Even so, Martsch doesn't see Built to Spill as a complete departure from his previous group. "I think a lot of Treepeople songs could be Built to Spill songs," he says. "It's just that Treepeople was faster, with distorted guitars...When someone writes songs, they tend to write the same kinds of songs for different bands."

This theory was tested just after Ultimate's release, when Netson and Ralf left Built to Spill to concentrate on other groups. Fortunately, Martsch soon ran into Nelson and Capps, who'd played with him in Farm Days, a band they'd created while attending the same Idaho high school nine years earlier. "It took me a couple of weeks after we talked about playing together to even realize that it was the old Farm Days band," Martsch claims. "But it's completely different, because we're all different people. It's almost unrelated that we used to play together."

Instead of touring, the new lineup recorded singles that wound up on three different Olympia, Washington, labels: Saturnine, Atlas/Face the Music and K Records. Meanwhile, Martsch was growing dissatisfied with C/Z, especially because the label refused to issue Ultimate on vinyl. As a result, Built to Spill jumped ship to Up Records--owned by Chris Tikino, a former lackey at Sub Pop--and released a new album, There's Nothing Wrong With Love.

"Originally, it was a tongue-in-cheek kind of remark, but true," Martsch says about the disc's title. "I mean--`There's nothing wrong with love"--you can't argue with that. But the record came out as kind of a sappy love record anyway."
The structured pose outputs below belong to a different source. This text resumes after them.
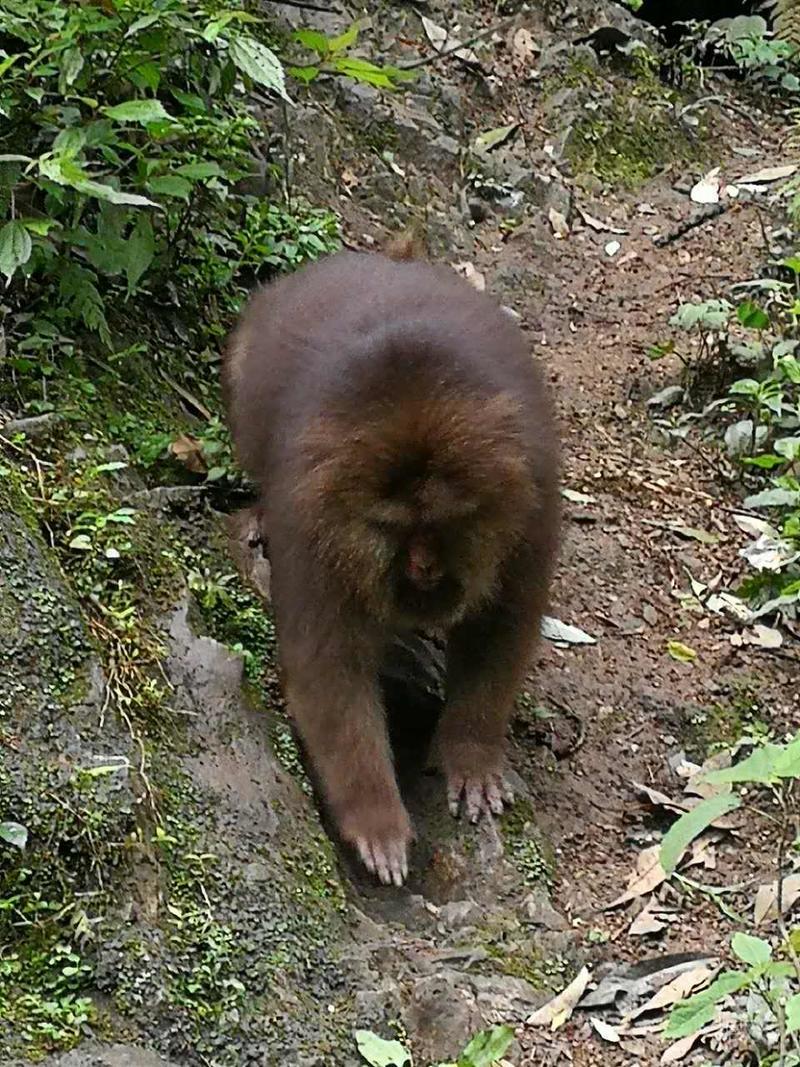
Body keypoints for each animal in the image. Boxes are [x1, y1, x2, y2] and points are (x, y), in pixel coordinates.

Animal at [222, 243, 560, 887]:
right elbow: (329, 670)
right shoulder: (314, 527)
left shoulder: (528, 503)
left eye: (443, 525)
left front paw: (470, 753)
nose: (424, 565)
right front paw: (375, 820)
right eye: (393, 529)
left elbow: (501, 629)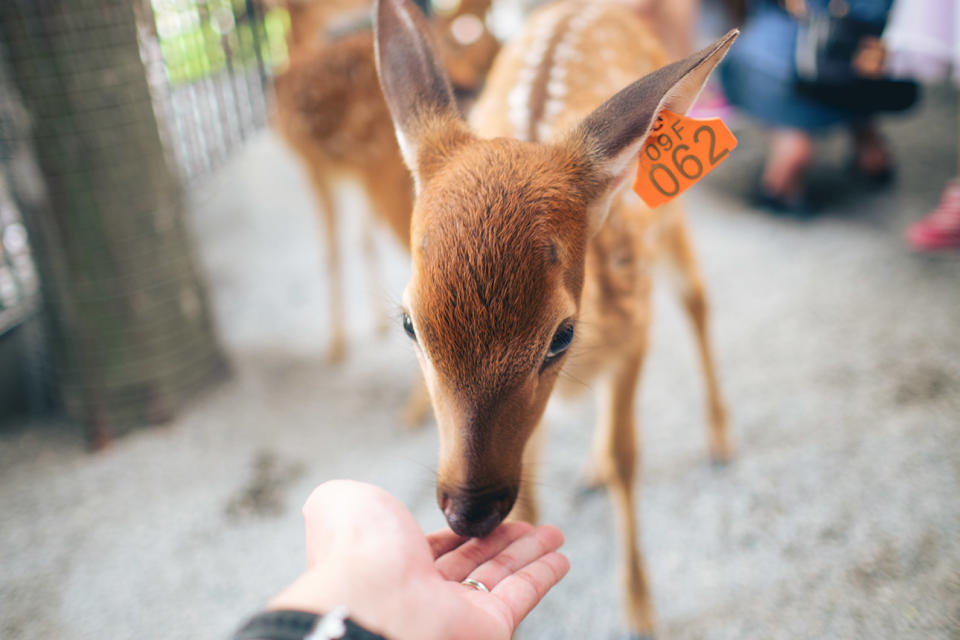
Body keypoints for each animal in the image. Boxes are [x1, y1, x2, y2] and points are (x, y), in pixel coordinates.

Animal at [376, 0, 736, 632]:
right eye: (409, 324)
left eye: (560, 335)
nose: (469, 512)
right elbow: (540, 475)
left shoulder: (637, 327)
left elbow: (626, 457)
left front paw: (640, 611)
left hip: (672, 221)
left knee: (697, 300)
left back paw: (719, 438)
Not entirely. Somewhere between Ultimate and Love, Martsch learned the trick to writing great pop songs. "Car," for instance, sums up Built to Spill's intentions: It opens with whiny, Neil Youngish vocals and simple acoustic guitar before being joined by a slack rhythm section, a gorgeous cello part and electric guitars that buzz in the background. It's beautiful and dissonant at the same time. Other songs glow with almost reverential nostalgia. A case in point are the lyrics to "Big Dipper," which sound as if they were written by a wide-eyed ten-year-old: "When I was little, someone pointed out some constellations to me/But the Big Dipper was all I could see."

Love is so good an album that it's likely Built to Spill will soon be inundated with record-company contacts. When A&R people come calling, Martsch concedes that he'll listen to them. "Right now, Up is the thing to do, at least for another record," he says. "But if someone is going to offer us a bunch of money, it would be pretty hard to say no. I don't want to work. My girlfriend doesn't want to work. We want to have a house and be able to take care of our baby. All that stuff is pretty tempting."

In the meantime, Martsch is left to savor the good reviews Love has received thus far--such as they are. "No one's told me it sucks," he says. "That's as good as I could hope for."